風太もかわいそうだ。彼は新興宗教の勧誘に駆り出され、訪問した成人男性に怒鳴られる。彼は確かに傷ついているはずだ。しかしその事情を知らず、みどりの家に訪問にいった信者はひとりで勧誘できたと褒めてくれるのだ。自分はやりたくないのに周囲が認めてくれるからコミュニティに属し続けないといけない/で生きないといけない。風太の悲しい笑い顔が物悲しい。

終盤、金魚が何者かによって水槽から出され、大量に死んでしまう出来事が起こる。この出来事は教師のホームルームでの説教によって語られる。子どもがやったとされる圧倒的な暴力。しかし私たちは大人の暴力をまざまざとみせつけられる。

上述のようにみどりの母や風太の母の暴力もそうなのだが、教師や学校という制度も暴力を行っている。教師は大縄でひとりだけ飛べない生徒の帽子を赤のままにして仲間はずれにする。それは一体感の醸成かもしれないがその生徒にとっては暴力だ。みどりがその暴力に耐えかねて長縄回しをやめることもよく分かる。説教だって暴力だ。教師という権威をつかって、生徒を一方的に断罪するのだから。

かといって子どもを暴力を受ける無垢な存在にしているわけでもない。なぜなら風太が友達と魚の口に爆竹をいれて爆発させる遊びをしている描写があるからだ。大人と比べて社会性が未熟だからこそ純粋な暴力にもなり得るのだ。

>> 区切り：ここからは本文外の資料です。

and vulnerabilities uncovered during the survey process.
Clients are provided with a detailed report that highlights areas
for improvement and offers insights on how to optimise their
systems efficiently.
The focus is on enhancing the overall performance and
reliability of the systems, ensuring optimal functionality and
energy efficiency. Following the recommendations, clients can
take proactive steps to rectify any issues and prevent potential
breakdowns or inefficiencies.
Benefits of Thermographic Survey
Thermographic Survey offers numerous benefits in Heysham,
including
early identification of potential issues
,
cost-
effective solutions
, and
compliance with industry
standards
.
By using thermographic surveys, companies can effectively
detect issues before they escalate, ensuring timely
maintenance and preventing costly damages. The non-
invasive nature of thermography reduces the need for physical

それでは金魚に純粋な暴力を働いたのは誰なのだろうか。みどり?風太?それとも別の誰か?みどりが教室を逃げだしー教室も水槽のメタファーだー、風太を突き落とすことで物語は終わるのだが、この未完の結末こそ暴力の終わらない様を描いているとも言えるだろう。

そのほか白飛びする背景は「水槽」の中と外を強調しているのではないかと思い、面白かったし、大人の未熟さが明るみになったからこそ子どもと大人が峻別されない社会ーゆえに通過儀礼が存在しないーになったのかと考ることもでき、なかなか示唆に富む作品でした。